Ainda em vida, disputou vários Salões, mas muitos recusaram as suas obras; ora por inveja, ora por política, ou simplesmente porque duvidavam da sua autenticidade, pela rara beleza que mostravam. Naquela época, os salões eram muito importantes para os pintores, representavam o valor do artista. Apesar da corrupção e dos partidarismos políticos internos, constituía-se, até certo ponto, como único referencial de avaliação para os pintores. À semelhança de Oehlmeyer, Baroni sofre todo o tipo de descriminação e injustiça. Todavia, à medida que o tempo passa, Baroni surpreende cada vez mais, não só com a qualidade e a beleza, mas também, com a facilidade com que manipula as técnicas e os temas, vindo mais tarde a conquistar os melhores prêmios dos principais salões do país.
Cada centímetro quadrado da tela era objeto de estudo detalhado; desde a idealização da obra, passando pela composição, desenho, cores, escala cromática, arranjo de planos, até à sua realização. Na obra “A Procissão”, vê-se Nossa Senhora no andor e uma imensa multidão acompanhando a procissão. Baroni serviu-se apenas de três modelos: o seu motorista particular, o jardineiro e um mendigo que contratava de quando em quando. Porém, ao contemplar-se a obra, fica-se com a impressão de que todas as pessoas são diferentes.
Nos raros momentos de descontração, já que a pintura era a sua vida e lazer, conversava com a família ou assistia, sem prestar muita atenção, a algum programa de televisão. Ainda assim, sempre tinha por perto um lápis ou uma esferográfica e um pedaço de papel. Na falta deste, serviam-lhe os envelopes da correspondência recebida, ou até, extratos bancários, contas de luz e telefone, e às vezes, as próprias cartas; sempre rabiscando um detalhe ou esboçando uma nova idéia!
A obra “A Procissão”, ocupando meia parede da grande sala de jantar, assim foi realizada. Barone foi construindo aquele quadro por partes usando o papel de sacos de pão ou de embrulhos de compras sem fazer a menor idéia, pelo menos no princípio, a que proporções chegaria. Como ele mesmo dizia: “este quadro não foi feito, foi surgindo”.
A obra “O Açougueiro”, é tremenda, no sentido lato da palavra - um homem de avental branco, todo ensangüentado, empunhando uma faca na mão direita, enquanto a outra mão se apoiava sobre uma mesa, onde jaz um lombo de boi esquartejado, do qual brotava muito sangue.
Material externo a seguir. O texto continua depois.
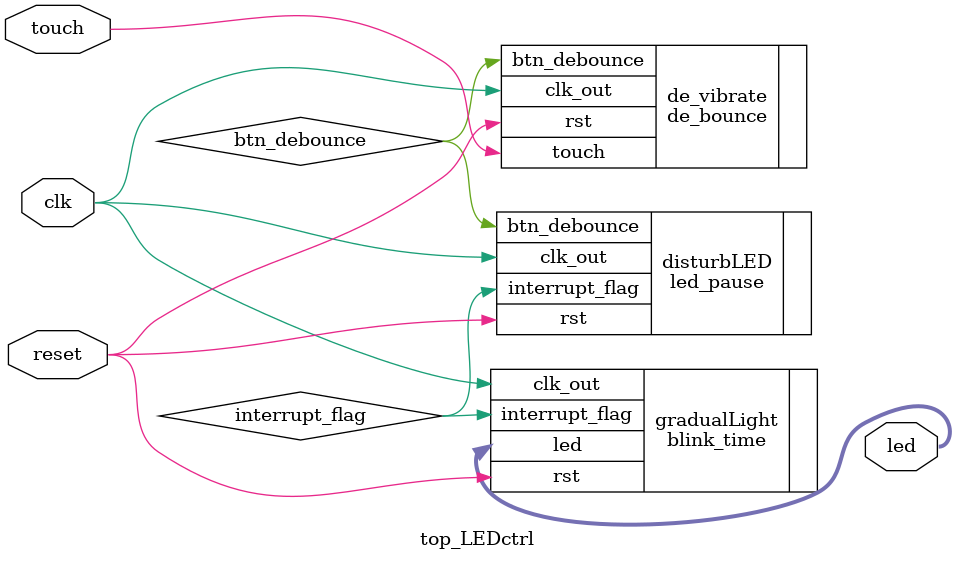
<source format=v>
module top_LEDctrl(
    input clk,
    input reset,
    input touch,
    output [3:0] led
    );
wire btn_debounce;
wire interrupt_flag;

parameter count_max = 20'd500000;
parameter us_max = 9'd500, ms_max = 8'd100, s_max = 8'd100;

de_bounce #( .count_max(count_max)) de_vibrate(
    .clk_out(clk),
    .rst(reset),
    .touch(touch),
    .btn_debounce(btn_debounce)
);

led_pause disturbLED(
    .clk_out(clk),
    .rst(reset),
    .btn_debounce(btn_debounce),
    .interrupt_flag(interrupt_flag)
);

blink_time #( .us_max(us_max), .ms_max(ms_max), .s_max(s_max)) gradualLight(
    .clk_out(clk),
    .rst(reset),
    .interrupt_flag(interrupt_flag),
    .led(led)
);
endmodule
</source>
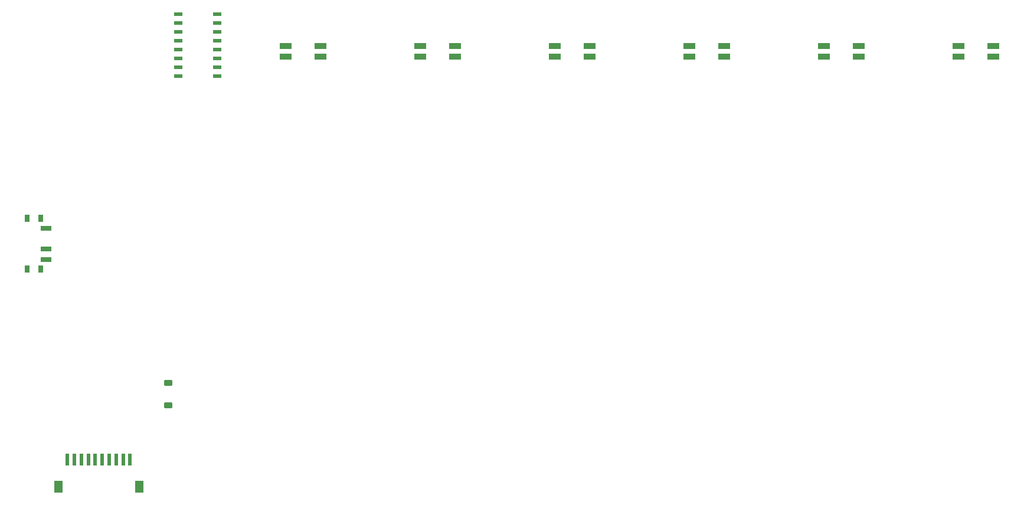
<source format=gtp>
G04 #@! TF.GenerationSoftware,KiCad,Pcbnew,7.0.5*
G04 #@! TF.CreationDate,2024-01-21T06:03:08-08:00*
G04 #@! TF.ProjectId,Seismos_5CoreRShift,53656973-6d6f-4735-9f35-436f72655253,rev?*
G04 #@! TF.SameCoordinates,Original*
G04 #@! TF.FileFunction,Paste,Top*
G04 #@! TF.FilePolarity,Positive*
%FSLAX46Y46*%
G04 Gerber Fmt 4.6, Leading zero omitted, Abs format (unit mm)*
G04 Created by KiCad (PCBNEW 7.0.5) date 2024-01-21 06:03:08*
%MOMM*%
%LPD*%
G01*
G04 APERTURE LIST*
G04 Aperture macros list*
%AMRoundRect*
0 Rectangle with rounded corners*
0 $1 Rounding radius*
0 $2 $3 $4 $5 $6 $7 $8 $9 X,Y pos of 4 corners*
0 Add a 4 corners polygon primitive as box body*
4,1,4,$2,$3,$4,$5,$6,$7,$8,$9,$2,$3,0*
0 Add four circle primitives for the rounded corners*
1,1,$1+$1,$2,$3*
1,1,$1+$1,$4,$5*
1,1,$1+$1,$6,$7*
1,1,$1+$1,$8,$9*
0 Add four rect primitives between the rounded corners*
20,1,$1+$1,$2,$3,$4,$5,0*
20,1,$1+$1,$4,$5,$6,$7,0*
20,1,$1+$1,$6,$7,$8,$9,0*
20,1,$1+$1,$8,$9,$2,$3,0*%
G04 Aperture macros list end*
%ADD10R,1.803400X0.812800*%
%ADD11R,1.500000X0.700000*%
%ADD12R,0.800000X1.000000*%
%ADD13R,1.200000X0.600000*%
%ADD14R,0.600000X1.700000*%
%ADD15R,1.200000X1.800000*%
%ADD16RoundRect,0.225000X-0.375000X0.225000X-0.375000X-0.225000X0.375000X-0.225000X0.375000X0.225000X0*%
G04 APERTURE END LIST*
D10*
X68348100Y-33249300D03*
X68348100Y-31750700D03*
X73351900Y-31750700D03*
X73351900Y-33249300D03*
X164848100Y-33249300D03*
X164848100Y-31750700D03*
X169851900Y-31750700D03*
X169851900Y-33249300D03*
X126248100Y-33249300D03*
X126248100Y-31750700D03*
X131251900Y-31750700D03*
X131251900Y-33249300D03*
X106948100Y-33249300D03*
X106948100Y-31750700D03*
X111951900Y-31750700D03*
X111951900Y-33249300D03*
D11*
X33950000Y-60882000D03*
D12*
X33165000Y-56482000D03*
X31235000Y-56482000D03*
X33165000Y-63782000D03*
X31235000Y-63782000D03*
D11*
X33950000Y-62382000D03*
X33950000Y-57882000D03*
D13*
X58500000Y-36045000D03*
X58500000Y-34775000D03*
X58500000Y-33505000D03*
X58500000Y-32235000D03*
X58500000Y-30965000D03*
X58500000Y-29695000D03*
X58500000Y-28425000D03*
X58500000Y-27155000D03*
X52900000Y-27155000D03*
X52900000Y-28425000D03*
X52900000Y-29695000D03*
X52900000Y-30965000D03*
X52900000Y-32235000D03*
X52900000Y-33505000D03*
X52900000Y-34775000D03*
X52900000Y-36045000D03*
D14*
X37000000Y-91114000D03*
X38000000Y-91114000D03*
X39000000Y-91115000D03*
X40000000Y-91115000D03*
X41000000Y-91115000D03*
X42000000Y-91115000D03*
X43000000Y-91115000D03*
X44000000Y-91115000D03*
X45000000Y-91115000D03*
X46000000Y-91115000D03*
D15*
X35700000Y-94990000D03*
X47300000Y-94990000D03*
D10*
X145548100Y-33249300D03*
X145548100Y-31750700D03*
X150551900Y-31750700D03*
X150551900Y-33249300D03*
D16*
X51500000Y-80050000D03*
X51500000Y-83350000D03*
D10*
X87648100Y-33249300D03*
X87648100Y-31750700D03*
X92651900Y-31750700D03*
X92651900Y-33249300D03*
M02*

</source>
Trata-se de uma obra de grandes proporções, quase em tamanho natural, conferindo-lhe um inexorável realismo – é a obra preferida de Baroni.
Tudo aquilo que desperta a atenção de Baroni, logo lhe serve de tema para a próxima obra. Atento à realidade social de seu tempo, retrata como ninguém, o sofrimento humano, a pobreza e a solidariedade.